Dataset records —
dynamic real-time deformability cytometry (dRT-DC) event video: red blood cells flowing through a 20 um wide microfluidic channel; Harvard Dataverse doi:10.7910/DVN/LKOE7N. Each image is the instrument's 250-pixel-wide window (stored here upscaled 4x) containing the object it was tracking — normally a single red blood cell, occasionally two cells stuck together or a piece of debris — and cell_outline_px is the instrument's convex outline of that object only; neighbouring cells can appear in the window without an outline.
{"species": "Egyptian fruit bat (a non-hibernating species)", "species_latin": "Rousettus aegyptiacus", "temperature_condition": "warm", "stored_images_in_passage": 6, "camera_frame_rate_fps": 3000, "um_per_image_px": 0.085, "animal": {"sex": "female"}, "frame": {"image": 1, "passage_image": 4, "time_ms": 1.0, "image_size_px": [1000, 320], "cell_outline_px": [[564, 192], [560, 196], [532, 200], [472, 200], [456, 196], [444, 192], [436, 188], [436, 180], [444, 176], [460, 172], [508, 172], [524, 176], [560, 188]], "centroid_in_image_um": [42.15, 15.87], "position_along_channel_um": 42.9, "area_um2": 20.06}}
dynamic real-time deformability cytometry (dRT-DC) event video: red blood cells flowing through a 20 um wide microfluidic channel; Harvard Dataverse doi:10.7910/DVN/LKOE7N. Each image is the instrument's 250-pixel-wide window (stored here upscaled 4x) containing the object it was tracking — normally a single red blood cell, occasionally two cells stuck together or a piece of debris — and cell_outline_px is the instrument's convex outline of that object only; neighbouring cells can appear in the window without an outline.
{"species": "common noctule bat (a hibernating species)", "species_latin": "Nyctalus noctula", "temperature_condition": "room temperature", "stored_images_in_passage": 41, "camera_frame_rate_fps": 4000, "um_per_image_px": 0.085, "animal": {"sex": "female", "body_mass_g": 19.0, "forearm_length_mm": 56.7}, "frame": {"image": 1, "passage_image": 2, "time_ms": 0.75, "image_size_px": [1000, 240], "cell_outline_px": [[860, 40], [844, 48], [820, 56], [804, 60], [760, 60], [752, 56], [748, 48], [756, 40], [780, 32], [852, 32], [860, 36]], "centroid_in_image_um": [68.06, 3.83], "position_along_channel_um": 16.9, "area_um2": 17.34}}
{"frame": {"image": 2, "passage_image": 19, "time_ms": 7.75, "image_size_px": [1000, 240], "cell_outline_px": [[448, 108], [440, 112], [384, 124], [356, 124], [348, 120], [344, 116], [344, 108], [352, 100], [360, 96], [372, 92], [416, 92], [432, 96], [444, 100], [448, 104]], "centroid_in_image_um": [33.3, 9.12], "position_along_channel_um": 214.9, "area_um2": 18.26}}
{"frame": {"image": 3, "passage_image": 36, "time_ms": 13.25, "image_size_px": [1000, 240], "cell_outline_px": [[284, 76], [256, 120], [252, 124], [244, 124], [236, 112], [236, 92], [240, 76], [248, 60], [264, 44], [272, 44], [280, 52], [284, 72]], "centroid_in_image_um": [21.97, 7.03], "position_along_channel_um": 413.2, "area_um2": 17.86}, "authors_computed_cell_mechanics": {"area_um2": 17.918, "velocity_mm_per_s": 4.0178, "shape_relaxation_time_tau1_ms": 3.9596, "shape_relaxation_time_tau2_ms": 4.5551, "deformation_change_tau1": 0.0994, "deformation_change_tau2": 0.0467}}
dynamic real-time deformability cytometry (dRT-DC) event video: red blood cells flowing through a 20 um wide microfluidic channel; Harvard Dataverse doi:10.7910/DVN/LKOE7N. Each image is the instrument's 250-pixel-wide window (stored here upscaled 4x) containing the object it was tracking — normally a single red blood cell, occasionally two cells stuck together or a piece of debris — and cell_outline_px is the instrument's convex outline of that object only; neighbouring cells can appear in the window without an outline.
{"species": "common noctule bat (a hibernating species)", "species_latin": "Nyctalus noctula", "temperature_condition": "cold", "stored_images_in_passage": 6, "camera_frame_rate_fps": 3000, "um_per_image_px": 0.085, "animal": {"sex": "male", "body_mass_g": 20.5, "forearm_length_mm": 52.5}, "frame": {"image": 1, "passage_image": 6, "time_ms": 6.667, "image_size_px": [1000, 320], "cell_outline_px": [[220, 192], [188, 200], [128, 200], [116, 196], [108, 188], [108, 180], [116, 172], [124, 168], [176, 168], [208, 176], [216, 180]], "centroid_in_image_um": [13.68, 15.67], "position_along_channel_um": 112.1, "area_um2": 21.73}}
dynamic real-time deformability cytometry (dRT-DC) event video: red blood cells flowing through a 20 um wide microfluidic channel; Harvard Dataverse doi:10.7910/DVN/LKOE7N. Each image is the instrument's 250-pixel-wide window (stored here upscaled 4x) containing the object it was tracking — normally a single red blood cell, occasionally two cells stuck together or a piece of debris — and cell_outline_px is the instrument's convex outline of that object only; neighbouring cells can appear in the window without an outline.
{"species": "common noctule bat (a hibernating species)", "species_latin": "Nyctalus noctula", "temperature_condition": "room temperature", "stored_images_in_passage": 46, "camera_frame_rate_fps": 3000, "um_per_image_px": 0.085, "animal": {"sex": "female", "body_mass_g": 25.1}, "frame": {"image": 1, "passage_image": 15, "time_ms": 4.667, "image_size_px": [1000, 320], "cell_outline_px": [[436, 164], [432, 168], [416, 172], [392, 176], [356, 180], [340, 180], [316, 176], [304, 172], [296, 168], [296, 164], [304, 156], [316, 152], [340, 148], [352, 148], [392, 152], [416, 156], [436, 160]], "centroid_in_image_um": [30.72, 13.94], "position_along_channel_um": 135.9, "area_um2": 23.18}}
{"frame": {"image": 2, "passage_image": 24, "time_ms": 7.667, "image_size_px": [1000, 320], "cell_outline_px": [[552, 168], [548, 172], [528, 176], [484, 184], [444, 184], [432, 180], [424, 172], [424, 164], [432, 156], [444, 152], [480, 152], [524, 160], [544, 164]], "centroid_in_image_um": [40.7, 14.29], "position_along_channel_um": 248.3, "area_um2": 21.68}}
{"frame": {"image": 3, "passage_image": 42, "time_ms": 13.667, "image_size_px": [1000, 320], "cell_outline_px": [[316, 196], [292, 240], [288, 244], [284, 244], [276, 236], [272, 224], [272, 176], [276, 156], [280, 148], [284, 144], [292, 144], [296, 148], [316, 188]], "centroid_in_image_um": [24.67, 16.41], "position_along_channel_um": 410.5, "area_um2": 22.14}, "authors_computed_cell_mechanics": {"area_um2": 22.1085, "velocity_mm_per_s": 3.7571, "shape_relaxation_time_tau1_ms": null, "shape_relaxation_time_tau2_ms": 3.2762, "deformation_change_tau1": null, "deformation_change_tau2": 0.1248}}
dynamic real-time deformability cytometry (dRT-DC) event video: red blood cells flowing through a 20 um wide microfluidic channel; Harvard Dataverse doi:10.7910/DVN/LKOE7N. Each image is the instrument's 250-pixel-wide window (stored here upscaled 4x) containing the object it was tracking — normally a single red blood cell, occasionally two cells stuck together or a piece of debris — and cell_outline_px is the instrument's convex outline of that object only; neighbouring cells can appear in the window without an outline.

Written instruction —
All of the data must be returned exactly.

Solution for this exercise —
dynamic real-time deformability cytometry (dRT-DC) event video: red blood cells flowing through a 20 um wide microfluidic channel; Harvard Dataverse doi:10.7910/DVN/LKOE7N. Each image is the instrument's 250-pixel-wide window (stored here upscaled 4x) containing the object it was tracking — normally a single red blood cell, occasionally two cells stuck together or a piece of debris — and cell_outline_px is the instrument's convex outline of that object only; neighbouring cells can appear in the window without an outline.
{"species": "Egyptian fruit bat (a non-hibernating species)", "species_latin": "Rousettus aegyptiacus", "temperature_condition": "warm", "stored_images_in_passage": 6, "camera_frame_rate_fps": 3000, "um_per_image_px": 0.085, "animal": {"sex": "female"}, "frame": {"image": 1, "passage_image": 4, "time_ms": 1.0, "image_size_px": [1000, 320], "cell_outline_px": [[564, 192], [560, 196], [532, 200], [472, 200], [456, 196], [444, 192], [436, 188], [436, 180], [444, 176], [460, 172], [508, 172], [524, 176], [560, 188]], "centroid_in_image_um": [42.15, 15.87], "position_along_channel_um": 42.9, "area_um2": 20.06}}
dynamic real-time deformability cytometry (dRT-DC) event video: red blood cells flowing through a 20 um wide microfluidic channel; Harvard Dataverse doi:10.7910/DVN/LKOE7N. Each image is the instrument's 250-pixel-wide window (stored here upscaled 4x) containing the object it was tracking — normally a single red blood cell, occasionally two cells stuck together or a piece of debris — and cell_outline_px is the instrument's convex outline of that object only; neighbouring cells can appear in the window without an outline.
{"species": "common noctule bat (a hibernating species)", "species_latin": "Nyctalus noctula", "temperature_condition": "room temperature", "stored_images_in_passage": 41, "camera_frame_rate_fps": 4000, "um_per_image_px": 0.085, "animal": {"sex": "female", "body_mass_g": 19.0, "forearm_length_mm": 56.7}, "frame": {"image": 1, "passage_image": 2, "time_ms": 0.75, "image_size_px": [1000, 240], "cell_outline_px": [[860, 40], [844, 48], [820, 56], [804, 60], [760, 60], [752, 56], [748, 48], [756, 40], [780, 32], [852, 32], [860, 36]], "centroid_in_image_um": [68.06, 3.83], "position_along_channel_um": 16.9, "area_um2": 17.34}}
{"frame": {"image": 2, "passage_image": 19, "time_ms": 7.75, "image_size_px": [1000, 240], "cell_outline_px": [[448, 108], [440, 112], [384, 124], [356, 124], [348, 120], [344, 116], [344, 108], [352, 100], [360, 96], [372, 92], [416, 92], [432, 96], [444, 100], [448, 104]], "centroid_in_image_um": [33.3, 9.12], "position_along_channel_um": 214.9, "area_um2": 18.26}}
{"frame": {"image": 3, "passage_image": 36, "time_ms": 13.25, "image_size_px": [1000, 240], "cell_outline_px": [[284, 76], [256, 120], [252, 124], [244, 124], [236, 112], [236, 92], [240, 76], [248, 60], [264, 44], [272, 44], [280, 52], [284, 72]], "centroid_in_image_um": [21.97, 7.03], "position_along_channel_um": 413.2, "area_um2": 17.86}, "authors_computed_cell_mechanics": {"area_um2": 17.918, "velocity_mm_per_s": 4.0178, "shape_relaxation_time_tau1_ms": 3.9596, "shape_relaxation_time_tau2_ms": 4.5551, "deformation_change_tau1": 0.0994, "deformation_change_tau2": 0.0467}}
dynamic real-time deformability cytometry (dRT-DC) event video: red blood cells flowing through a 20 um wide microfluidic channel; Harvard Dataverse doi:10.7910/DVN/LKOE7N. Each image is the instrument's 250-pixel-wide window (stored here upscaled 4x) containing the object it was tracking — normally a single red blood cell, occasionally two cells stuck together or a piece of debris — and cell_outline_px is the instrument's convex outline of that object only; neighbouring cells can appear in the window without an outline.
{"species": "common noctule bat (a hibernating species)", "species_latin": "Nyctalus noctula", "temperature_condition": "cold", "stored_images_in_passage": 6, "camera_frame_rate_fps": 3000, "um_per_image_px": 0.085, "animal": {"sex": "male", "body_mass_g": 20.5, "forearm_length_mm": 52.5}, "frame": {"image": 1, "passage_image": 6, "time_ms": 6.667, "image_size_px": [1000, 320], "cell_outline_px": [[220, 192], [188, 200], [128, 200], [116, 196], [108, 188], [108, 180], [116, 172], [124, 168], [176, 168], [208, 176], [216, 180]], "centroid_in_image_um": [13.68, 15.67], "position_along_channel_um": 112.1, "area_um2": 21.73}}
dynamic real-time deformability cytometry (dRT-DC) event video: red blood cells flowing through a 20 um wide microfluidic channel; Harvard Dataverse doi:10.7910/DVN/LKOE7N. Each image is the instrument's 250-pixel-wide window (stored here upscaled 4x) containing the object it was tracking — normally a single red blood cell, occasionally two cells stuck together or a piece of debris — and cell_outline_px is the instrument's convex outline of that object only; neighbouring cells can appear in the window without an outline.
{"species": "common noctule bat (a hibernating species)", "species_latin": "Nyctalus noctula", "temperature_condition": "room temperature", "stored_images_in_passage": 46, "camera_frame_rate_fps": 3000, "um_per_image_px": 0.085, "animal": {"sex": "female", "body_mass_g": 25.1}, "frame": {"image": 1, "passage_image": 15, "time_ms": 4.667, "image_size_px": [1000, 320], "cell_outline_px": [[436, 164], [432, 168], [416, 172], [392, 176], [356, 180], [340, 180], [316, 176], [304, 172], [296, 168], [296, 164], [304, 156], [316, 152], [340, 148], [352, 148], [392, 152], [416, 156], [436, 160]], "centroid_in_image_um": [30.72, 13.94], "position_along_channel_um": 135.9, "area_um2": 23.18}}
{"frame": {"image": 2, "passage_image": 24, "time_ms": 7.667, "image_size_px": [1000, 320], "cell_outline_px": [[552, 168], [548, 172], [528, 176], [484, 184], [444, 184], [432, 180], [424, 172], [424, 164], [432, 156], [444, 152], [480, 152], [524, 160], [544, 164]], "centroid_in_image_um": [40.7, 14.29], "position_along_channel_um": 248.3, "area_um2": 21.68}}
{"frame": {"image": 3, "passage_image": 42, "time_ms": 13.667, "image_size_px": [1000, 320], "cell_outline_px": [[316, 196], [292, 240], [288, 244], [284, 244], [276, 236], [272, 224], [272, 176], [276, 156], [280, 148], [284, 144], [292, 144], [296, 148], [316, 188]], "centroid_in_image_um": [24.67, 16.41], "position_along_channel_um": 410.5, "area_um2": 22.14}, "authors_computed_cell_mechanics": {"area_um2": 22.1085, "velocity_mm_per_s": 3.7571, "shape_relaxation_time_tau1_ms": null, "shape_relaxation_time_tau2_ms": 3.2762, "deformation_change_tau1": null, "deformation_change_tau2": 0.1248}}
dynamic real-time deformability cytometry (dRT-DC) event video: red blood cells flowing through a 20 um wide microfluidic channel; Harvard Dataverse doi:10.7910/DVN/LKOE7N. Each image is the instrument's 250-pixel-wide window (stored here upscaled 4x) containing the object it was tracking — normally a single red blood cell, occasionally two cells stuck together or a piece of debris — and cell_outline_px is the instrument's convex outline of that object only; neighbouring cells can appear in the window without an outline.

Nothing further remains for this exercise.